-- Provided records follows --
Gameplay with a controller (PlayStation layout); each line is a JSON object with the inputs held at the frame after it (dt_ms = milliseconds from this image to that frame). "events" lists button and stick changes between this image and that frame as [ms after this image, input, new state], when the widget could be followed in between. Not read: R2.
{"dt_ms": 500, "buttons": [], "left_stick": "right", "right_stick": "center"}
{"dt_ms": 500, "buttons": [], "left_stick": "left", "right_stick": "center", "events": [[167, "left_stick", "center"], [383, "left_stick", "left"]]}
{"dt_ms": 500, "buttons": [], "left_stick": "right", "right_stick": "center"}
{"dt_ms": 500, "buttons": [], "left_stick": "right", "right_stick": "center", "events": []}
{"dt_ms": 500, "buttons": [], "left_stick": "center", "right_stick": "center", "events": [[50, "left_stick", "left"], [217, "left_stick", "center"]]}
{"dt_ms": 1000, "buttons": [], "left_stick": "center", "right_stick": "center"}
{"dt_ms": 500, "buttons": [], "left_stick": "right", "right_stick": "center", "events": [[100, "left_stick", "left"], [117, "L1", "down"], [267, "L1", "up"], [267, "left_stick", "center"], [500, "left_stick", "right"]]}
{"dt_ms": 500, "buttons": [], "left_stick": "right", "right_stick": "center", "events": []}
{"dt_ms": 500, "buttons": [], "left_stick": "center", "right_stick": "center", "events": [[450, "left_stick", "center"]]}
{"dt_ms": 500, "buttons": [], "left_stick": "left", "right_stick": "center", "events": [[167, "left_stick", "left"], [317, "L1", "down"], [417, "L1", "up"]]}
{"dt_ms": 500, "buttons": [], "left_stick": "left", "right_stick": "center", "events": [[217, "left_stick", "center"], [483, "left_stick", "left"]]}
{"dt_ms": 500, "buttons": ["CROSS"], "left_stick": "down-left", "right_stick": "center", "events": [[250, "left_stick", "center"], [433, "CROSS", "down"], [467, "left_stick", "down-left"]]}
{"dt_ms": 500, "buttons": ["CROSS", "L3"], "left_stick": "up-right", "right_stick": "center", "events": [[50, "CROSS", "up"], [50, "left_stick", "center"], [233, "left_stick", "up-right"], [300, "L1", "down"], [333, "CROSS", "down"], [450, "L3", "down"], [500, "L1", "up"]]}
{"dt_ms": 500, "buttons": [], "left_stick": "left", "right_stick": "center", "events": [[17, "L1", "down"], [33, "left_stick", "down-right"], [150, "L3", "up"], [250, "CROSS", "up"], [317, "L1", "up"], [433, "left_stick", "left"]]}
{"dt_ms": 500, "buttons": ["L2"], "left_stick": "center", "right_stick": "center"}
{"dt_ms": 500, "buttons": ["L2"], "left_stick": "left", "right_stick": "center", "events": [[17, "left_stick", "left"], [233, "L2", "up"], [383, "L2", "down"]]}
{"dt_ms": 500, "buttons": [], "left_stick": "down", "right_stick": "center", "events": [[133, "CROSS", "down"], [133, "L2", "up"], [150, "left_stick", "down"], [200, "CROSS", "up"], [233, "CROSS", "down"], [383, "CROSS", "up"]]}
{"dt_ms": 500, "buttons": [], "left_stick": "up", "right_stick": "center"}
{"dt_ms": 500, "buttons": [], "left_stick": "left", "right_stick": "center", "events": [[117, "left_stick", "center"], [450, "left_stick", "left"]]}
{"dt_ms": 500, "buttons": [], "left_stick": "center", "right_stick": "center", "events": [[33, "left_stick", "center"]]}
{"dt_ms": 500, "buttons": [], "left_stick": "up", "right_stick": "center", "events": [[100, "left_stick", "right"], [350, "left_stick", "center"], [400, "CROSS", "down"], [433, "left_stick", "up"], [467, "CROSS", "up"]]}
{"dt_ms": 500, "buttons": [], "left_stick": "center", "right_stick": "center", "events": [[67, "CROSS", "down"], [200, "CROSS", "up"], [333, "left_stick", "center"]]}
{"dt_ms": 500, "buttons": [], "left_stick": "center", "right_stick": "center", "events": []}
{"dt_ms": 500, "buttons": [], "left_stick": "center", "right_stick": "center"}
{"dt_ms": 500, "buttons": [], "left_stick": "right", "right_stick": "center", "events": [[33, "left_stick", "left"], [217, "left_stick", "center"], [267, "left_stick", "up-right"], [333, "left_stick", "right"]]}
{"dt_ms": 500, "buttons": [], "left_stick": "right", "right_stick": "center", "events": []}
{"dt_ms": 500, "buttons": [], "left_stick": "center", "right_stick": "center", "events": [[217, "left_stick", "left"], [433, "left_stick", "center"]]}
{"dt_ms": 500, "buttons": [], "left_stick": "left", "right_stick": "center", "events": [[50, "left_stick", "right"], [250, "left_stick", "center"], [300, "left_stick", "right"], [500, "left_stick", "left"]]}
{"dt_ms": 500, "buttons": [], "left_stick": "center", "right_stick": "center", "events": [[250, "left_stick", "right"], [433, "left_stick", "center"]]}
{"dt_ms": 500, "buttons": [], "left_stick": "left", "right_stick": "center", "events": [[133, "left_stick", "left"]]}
-- Provided records concluded --
▶ _Task brief_:
Type out all of the records again, exactly.

▶ _Result of this exercise_:
Gameplay with a controller (PlayStation layout); each line is a JSON object with the inputs held at the frame after it (dt_ms = milliseconds from this image to that frame). "events" lists button and stick changes between this image and that frame as [ms after this image, input, new state], when the widget could be followed in between. Not read: R2.
{"dt_ms": 500, "buttons": [], "left_stick": "right", "right_stick": "center"}
{"dt_ms": 500, "buttons": [], "left_stick": "left", "right_stick": "center", "events": [[167, "left_stick", "center"], [383, "left_stick", "left"]]}
{"dt_ms": 500, "buttons": [], "left_stick": "right", "right_stick": "center"}
{"dt_ms": 500, "buttons": [], "left_stick": "right", "right_stick": "center", "events": []}
{"dt_ms": 500, "buttons": [], "left_stick": "center", "right_stick": "center", "events": [[50, "left_stick", "left"], [217, "left_stick", "center"]]}
{"dt_ms": 1000, "buttons": [], "left_stick": "center", "right_stick": "center"}
{"dt_ms": 500, "buttons": [], "left_stick": "right", "right_stick": "center", "events": [[100, "left_stick", "left"], [117, "L1", "down"], [267, "L1", "up"], [267, "left_stick", "center"], [500, "left_stick", "right"]]}
{"dt_ms": 500, "buttons": [], "left_stick": "right", "right_stick": "center", "events": []}
{"dt_ms": 500, "buttons": [], "left_stick": "center", "right_stick": "center", "events": [[450, "left_stick", "center"]]}
{"dt_ms": 500, "buttons": [], "left_stick": "left", "right_stick": "center", "events": [[167, "left_stick", "left"], [317, "L1", "down"], [417, "L1", "up"]]}
{"dt_ms": 500, "buttons": [], "left_stick": "left", "right_stick": "center", "events": [[217, "left_stick", "center"], [483, "left_stick", "left"]]}
{"dt_ms": 500, "buttons": ["CROSS"], "left_stick": "down-left", "right_stick": "center", "events": [[250, "left_stick", "center"], [433, "CROSS", "down"], [467, "left_stick", "down-left"]]}
{"dt_ms": 500, "buttons": ["CROSS", "L3"], "left_stick": "up-right", "right_stick": "center", "events": [[50, "CROSS", "up"], [50, "left_stick", "center"], [233, "left_stick", "up-right"], [300, "L1", "down"], [333, "CROSS", "down"], [450, "L3", "down"], [500, "L1", "up"]]}
{"dt_ms": 500, "buttons": [], "left_stick": "left", "right_stick": "center", "events": [[17, "L1", "down"], [33, "left_stick", "down-right"], [150, "L3", "up"], [250, "CROSS", "up"], [317, "L1", "up"], [433, "left_stick", "left"]]}
{"dt_ms": 500, "buttons": ["L2"], "left_stick": "center", "right_stick": "center"}
{"dt_ms": 500, "buttons": ["L2"], "left_stick": "left", "right_stick": "center", "events": [[17, "left_stick", "left"], [233, "L2", "up"], [383, "L2", "down"]]}
{"dt_ms": 500, "buttons": [], "left_stick": "down", "right_stick": "center", "events": [[133, "CROSS", "down"], [133, "L2", "up"], [150, "left_stick", "down"], [200, "CROSS", "up"], [233, "CROSS", "down"], [383, "CROSS", "up"]]}
{"dt_ms": 500, "buttons": [], "left_stick": "up", "right_stick": "center"}
{"dt_ms": 500, "buttons": [], "left_stick": "left", "right_stick": "center", "events": [[117, "left_stick", "center"], [450, "left_stick", "left"]]}
{"dt_ms": 500, "buttons": [], "left_stick": "center", "right_stick": "center", "events": [[33, "left_stick", "center"]]}
{"dt_ms": 500, "buttons": [], "left_stick": "up", "right_stick": "center", "events": [[100, "left_stick", "right"], [350, "left_stick", "center"], [400, "CROSS", "down"], [433, "left_stick", "up"], [467, "CROSS", "up"]]}
{"dt_ms": 500, "buttons": [], "left_stick": "center", "right_stick": "center", "events": [[67, "CROSS", "down"], [200, "CROSS", "up"], [333, "left_stick", "center"]]}
{"dt_ms": 500, "buttons": [], "left_stick": "center", "right_stick": "center", "events": []}
{"dt_ms": 500, "buttons": [], "left_stick": "center", "right_stick": "center"}
{"dt_ms": 500, "buttons": [], "left_stick": "right", "right_stick": "center", "events": [[33, "left_stick", "left"], [217, "left_stick", "center"], [267, "left_stick", "up-right"], [333, "left_stick", "right"]]}
{"dt_ms": 500, "buttons": [], "left_stick": "right", "right_stick": "center", "events": []}
{"dt_ms": 500, "buttons": [], "left_stick": "center", "right_stick": "center", "events": [[217, "left_stick", "left"], [433, "left_stick", "center"]]}
{"dt_ms": 500, "buttons": [], "left_stick": "left", "right_stick": "center", "events": [[50, "left_stick", "right"], [250, "left_stick", "center"], [300, "left_stick", "right"], [500, "left_stick", "left"]]}
{"dt_ms": 500, "buttons": [], "left_stick": "center", "right_stick": "center", "events": [[250, "left_stick", "right"], [433, "left_stick", "center"]]}
{"dt_ms": 500, "buttons": [], "left_stick": "left", "right_stick": "center", "events": [[133, "left_stick", "left"]]}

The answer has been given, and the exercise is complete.